Roma, la ciudad de Cristo

Iglesia primitiva

Foto: Chad Greiter on Unsplash.


Por eso, y por ser la capital del Imperio que llevaba su nombre, el cristianismo tuvo que hacerse fuerte allí. Había nacido en la vieja provincia romana de Judea, entre los seguidores de Jesús de Nazaret, el Cristo.

Pero no habría pasado de ser una secta mesiánica más si la prédica de esa “nueva verdad”, el Evangelio, no se extiende hacia las provincias de la Syria y la Cilicia, donde vivían miles de los judíos llamados “helenistas”: judíos de la diáspora y el exilio cuya lengua, ahora, era también el griego y no solo el hebreo.

Fueron ellos quienes propiciaron ese primer encuentro, definitivo en el surgimiento de la fe cristiana, entre la teología monoteísta del Antiguo Testamento y la filosofía griega, aun en sus muchas versiones místicas y herméticas del Oriente Próximo.

Solo cuando la doctrina de Jesús empezó a enunciarse con las categorías filosóficas de los paganos, el cristianismo comenzó a ser un fenómeno universal. Solo cuando el Dios único e innombrable de los judíos se encarnó en el hijo hasta volverse un dios griego, tangible y humano, solo entonces se cumplió su misión redentora.

Por eso la cruz es un símbolo cultural y no solo religioso: porque en ella se dieron cita los profetas de Israel y los poetas de Grecia. Como dijo alguna vez don Nicolás Gómez Dávila, el paganismo grecorromano es el otro Antiguo Testamento de los cristianos. El Padre y el Hijo y el Espíritu Santo.

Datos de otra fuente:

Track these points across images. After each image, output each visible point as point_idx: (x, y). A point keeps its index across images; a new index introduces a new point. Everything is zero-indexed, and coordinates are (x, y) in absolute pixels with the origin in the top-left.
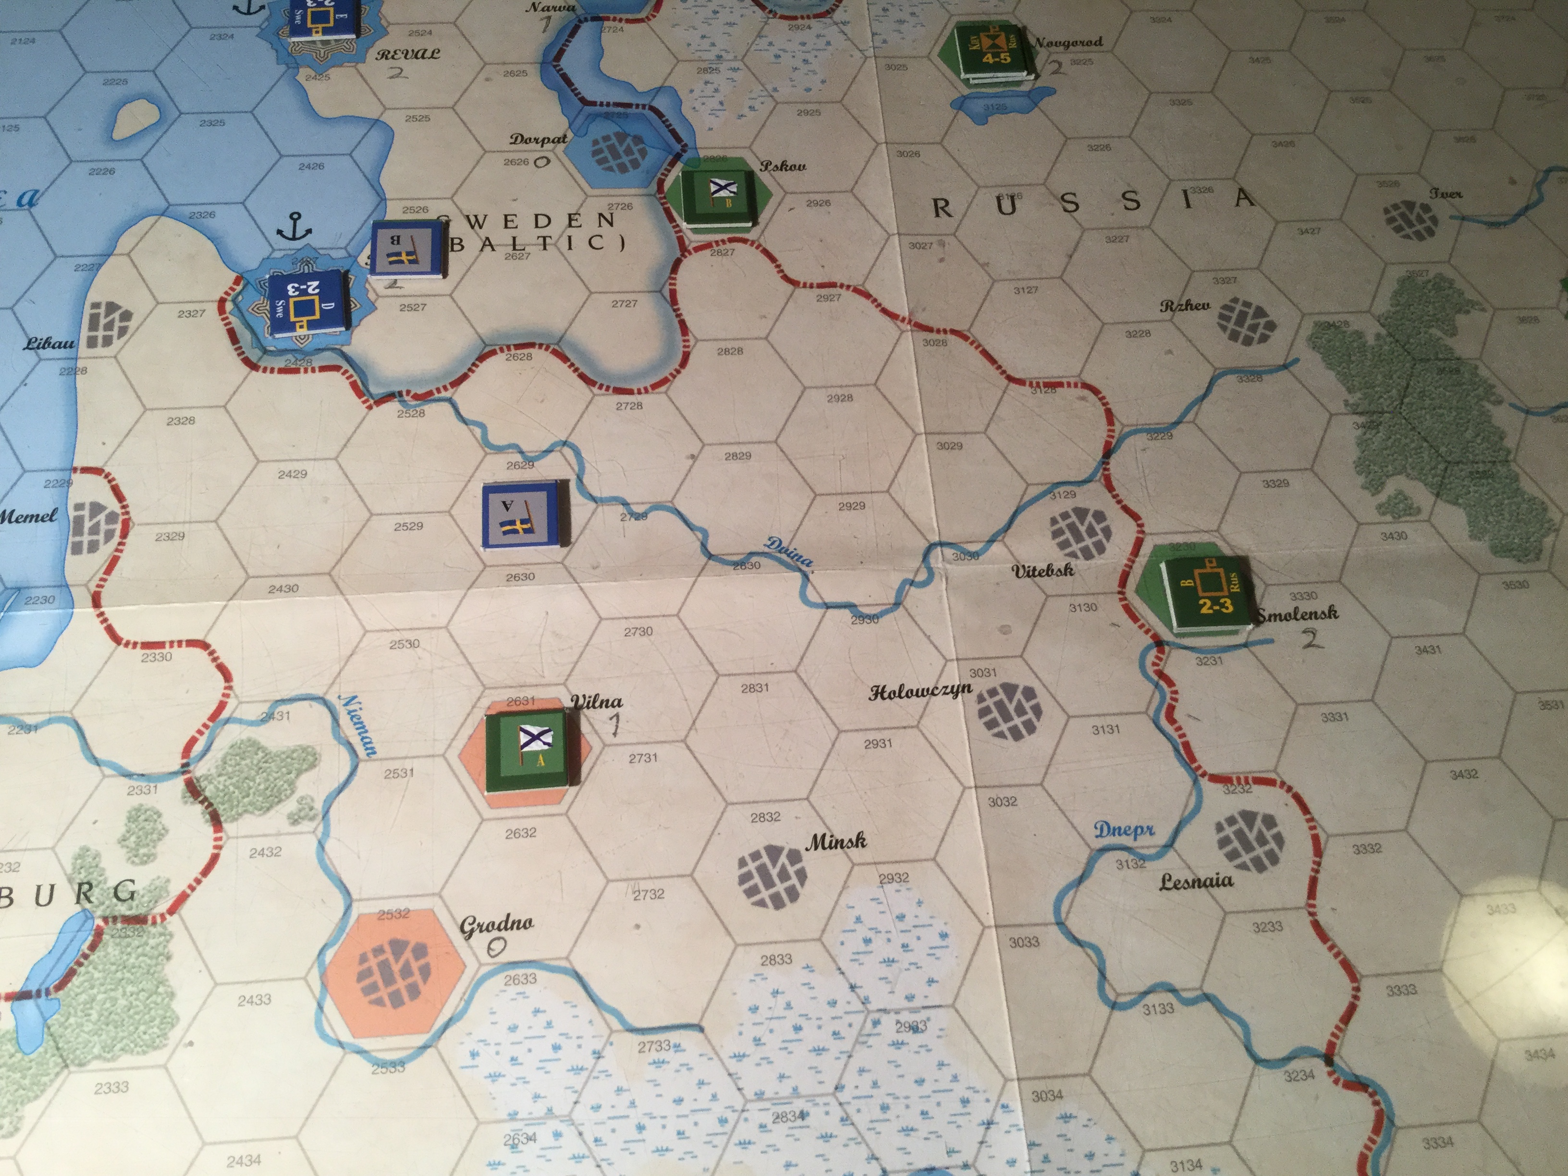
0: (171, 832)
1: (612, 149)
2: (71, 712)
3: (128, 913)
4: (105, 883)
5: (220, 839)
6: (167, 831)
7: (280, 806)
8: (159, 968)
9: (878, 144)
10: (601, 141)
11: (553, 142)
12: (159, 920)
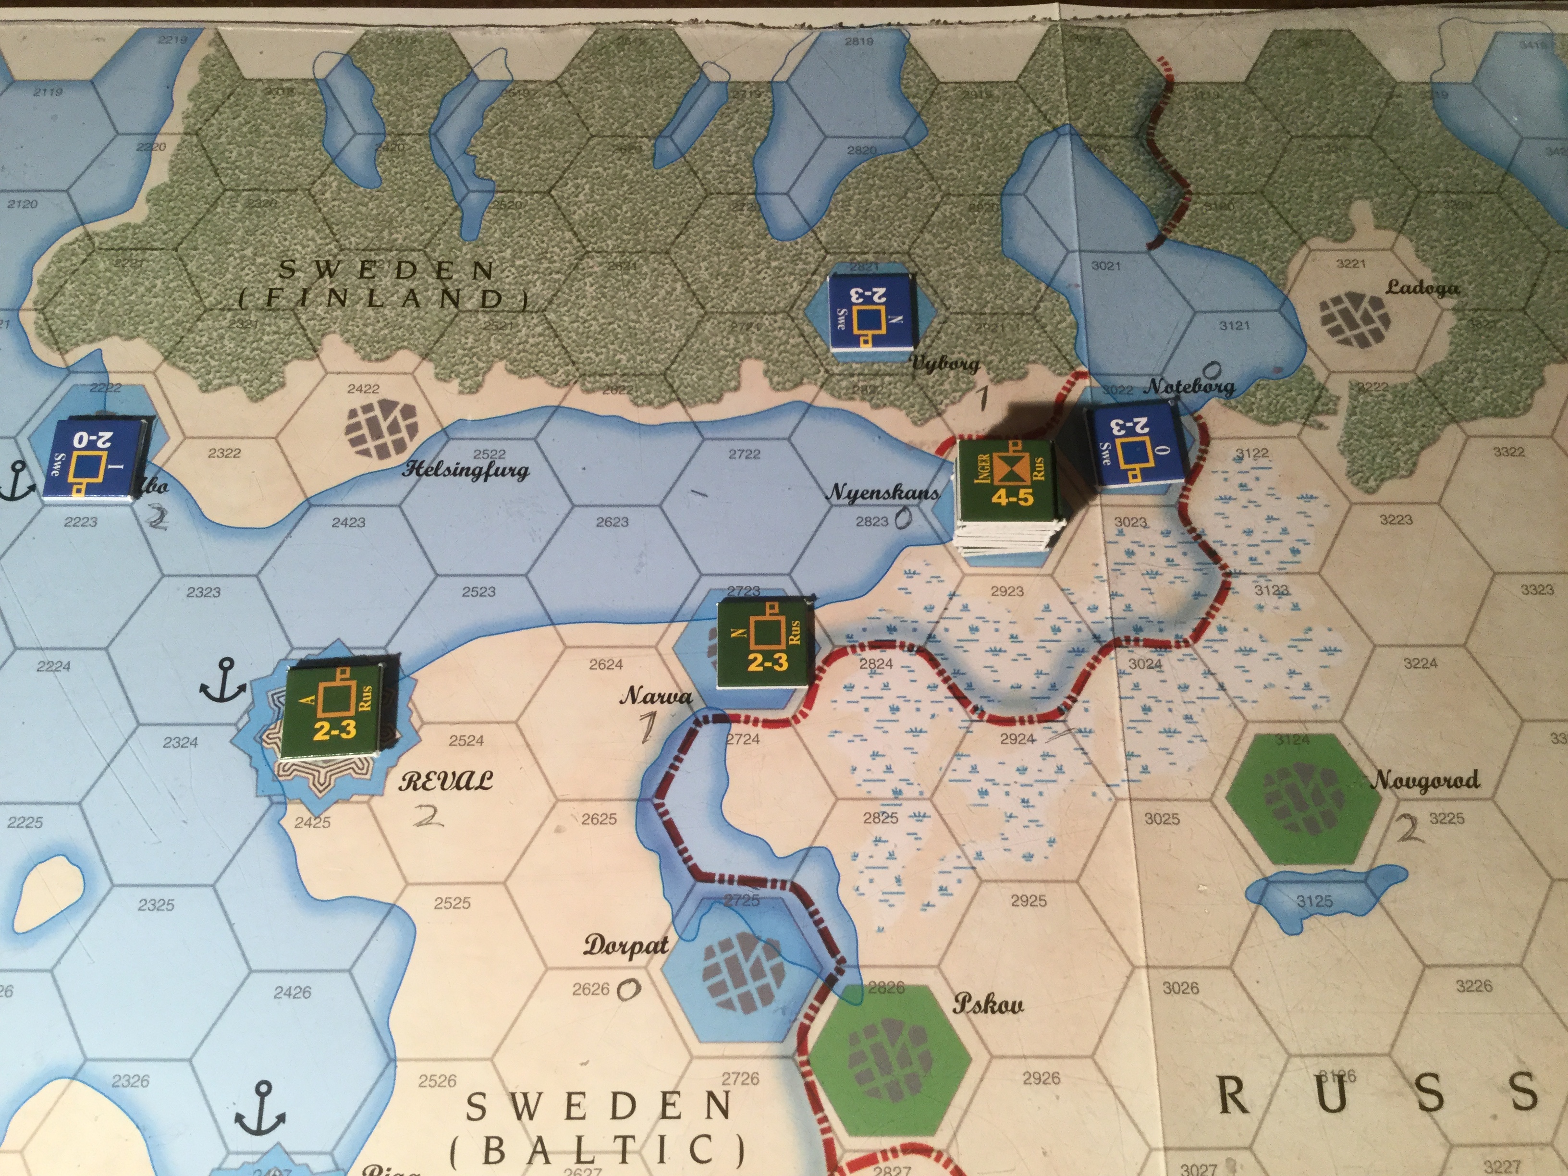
1: (733, 965)
9: (1134, 967)
10: (717, 949)
11: (647, 951)
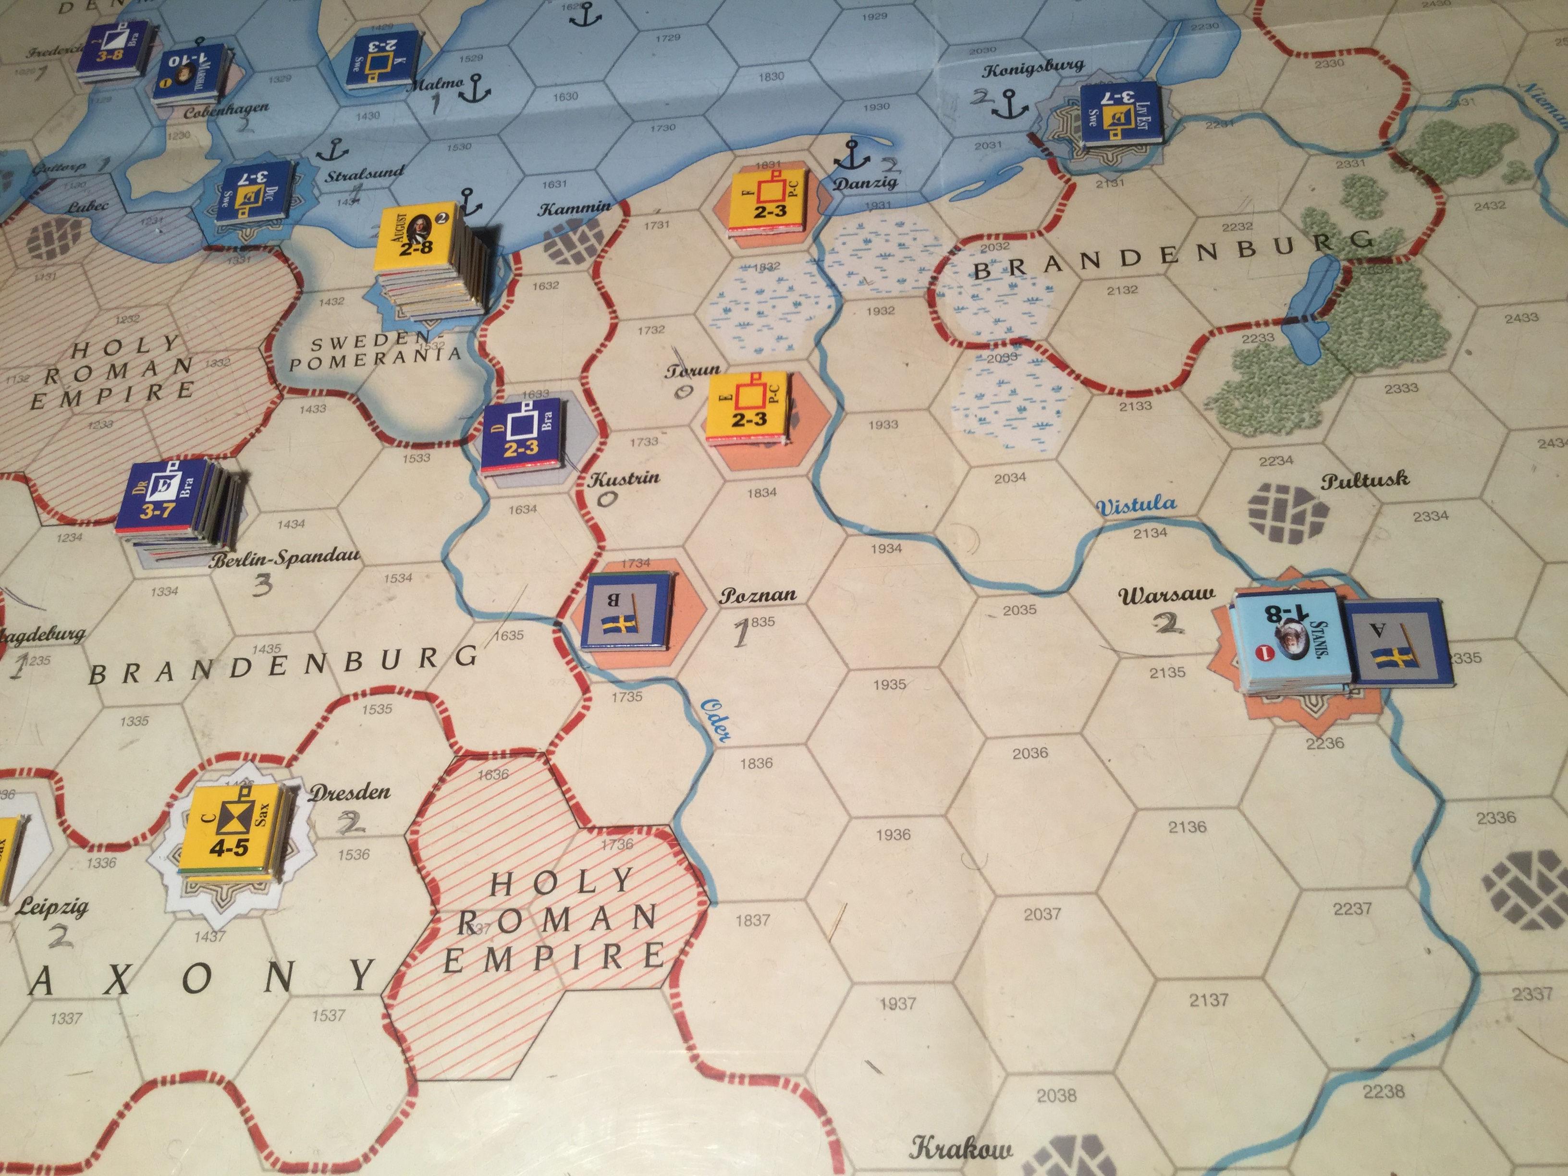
0: (1391, 195)
2: (1261, 108)
3: (1370, 256)
4: (1340, 233)
5: (1441, 197)
6: (1386, 194)
7: (1491, 170)
8: (1417, 296)
12: (1403, 260)
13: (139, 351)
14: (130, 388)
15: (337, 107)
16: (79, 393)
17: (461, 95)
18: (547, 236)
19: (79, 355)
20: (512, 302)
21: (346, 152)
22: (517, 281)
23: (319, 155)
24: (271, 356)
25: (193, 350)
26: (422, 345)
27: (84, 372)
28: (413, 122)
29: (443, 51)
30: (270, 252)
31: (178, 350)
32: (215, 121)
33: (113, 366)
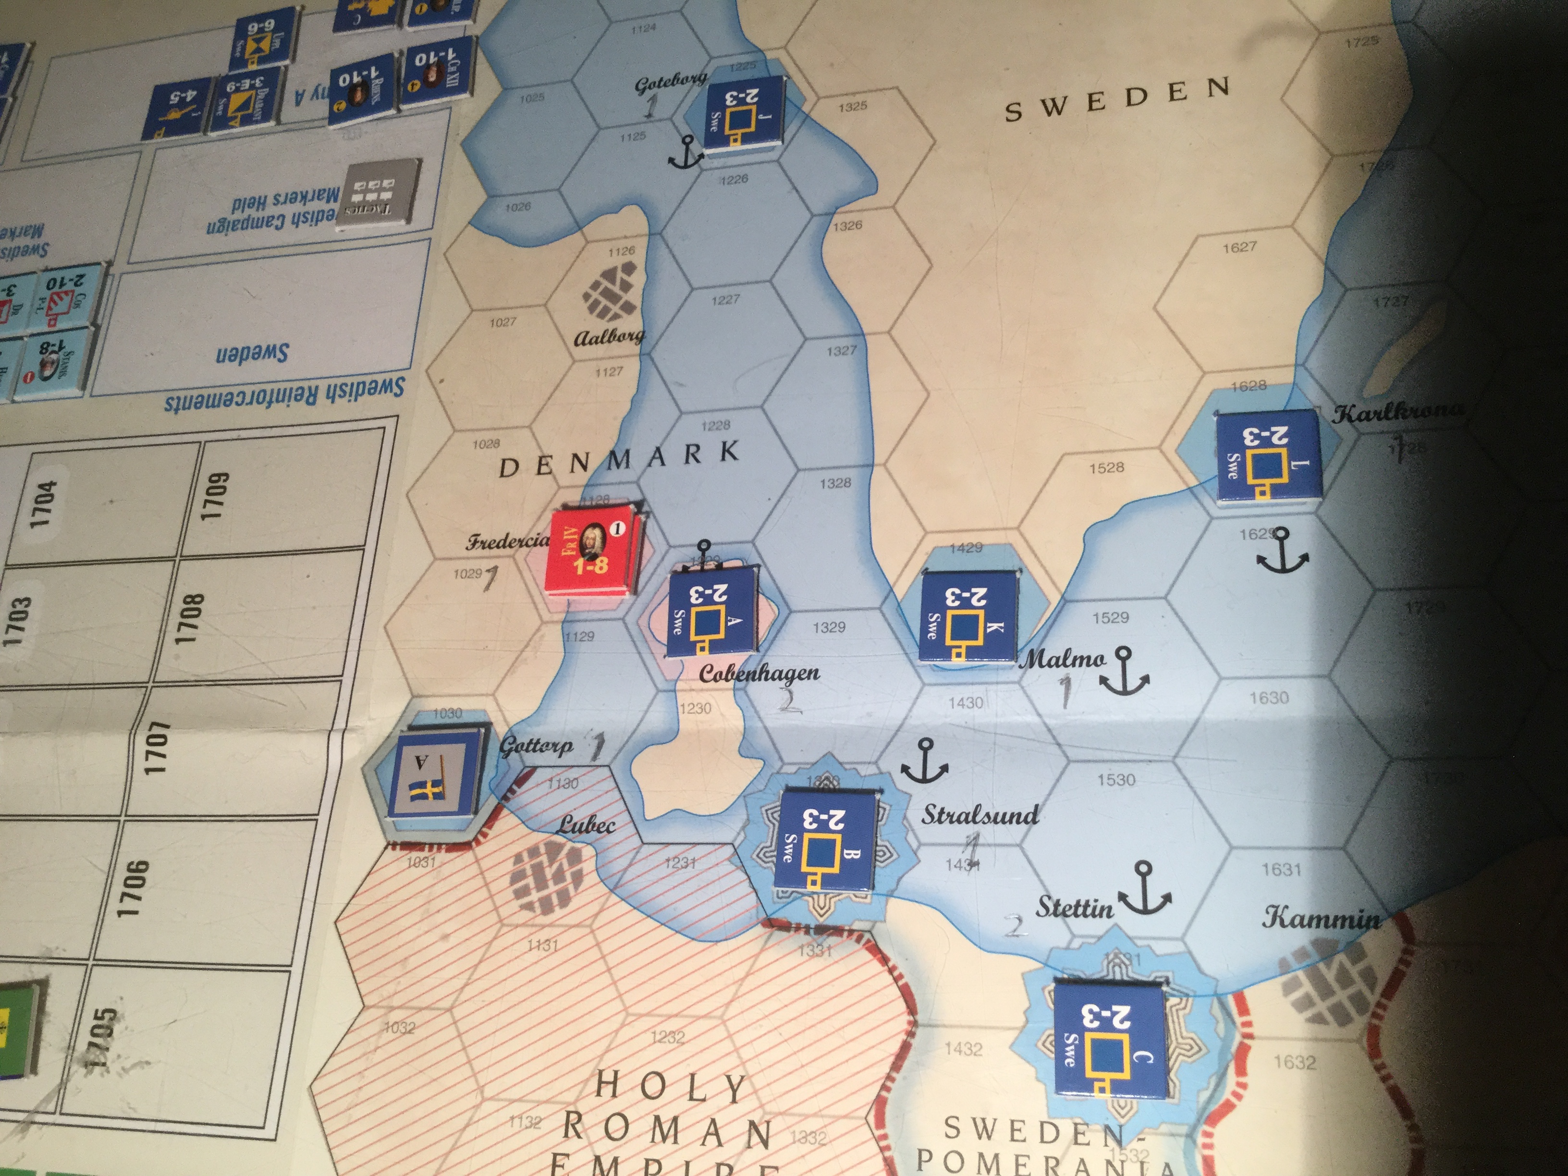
13: (691, 1099)
14: (687, 1164)
15: (919, 684)
16: (615, 1160)
17: (1103, 680)
18: (1284, 967)
19: (607, 1090)
20: (1244, 1086)
21: (945, 769)
22: (1249, 1048)
23: (905, 769)
24: (885, 1137)
25: (768, 1108)
26: (1111, 1151)
27: (616, 1124)
28: (1033, 719)
29: (1065, 601)
30: (858, 941)
31: (747, 1106)
32: (744, 689)
33: (657, 1118)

La influencia de Pablo en Roma

Pablo, Roma

Foto: Michele Bitetto on Unsplash.


Fueron tres siglos de persecución hasta que el Imperio también cedió; los perseguidos se hicieron perseguidores, los mártires se hicieron verdugos. Teodosio I, en el siglo IV, hizo oficial al cristianismo como religión romana. La única y verdadera religión del Imperio.

Fue así como Roma se volvió la capital de la fe cristiana; el papa, vicario de Cristo, fue también Pontífice Máximo: como los augures de la fundación de la ciudad que leían el cielo, el vuelo de las aves. Sobre el monte Vaticano, entre las basílicas y las plazas y los obeliscos, y las heladerías.

Mientras el Tíber corre hacia el Castel Sant’Angelo. La única ciudad que lleva todo dentro de sí, cuyas esquinas son la historia del mundo entero: la Antigüedad, la Edad Media, el Renacimiento, el Barroco, el Romanticismo. La tumba de John Keats.

Roma en nuestros tiempos

Roma 

Christopher Czermak on Unsplash.


La ruina más bella del mundo, la única ciudad cuyo himno es el grito de sus habitantes, el ruido de sus motos bajando por la vía Prenestina. El olor de la estación de Termini en el verano, las termas mismas, el cielo, las fuentes. Quien no se enamora de Roma –Ab Urbe Condita, el amor– es porque no se va a enamorar jamás. Quien no cree allí, sea pagano o cristiano, es porque no tiene fe ni la tendrá.

Lo dijeron los augures: “Esta ciudad tiene tres nombres: Roma, Flora, y uno secreto que nadie habrá de pronunciar, solo los dioses…”. ¿Cuál era ese nombre oculto, ese misterio?

Es la única ciudad que lleva todo dentro de sí, cuyas esquinas son la historia del mundo entero: la Antigüedad, la Edad Media, el Renacimiento, el Barroco, el Romanticismo. La tumba de John Keats.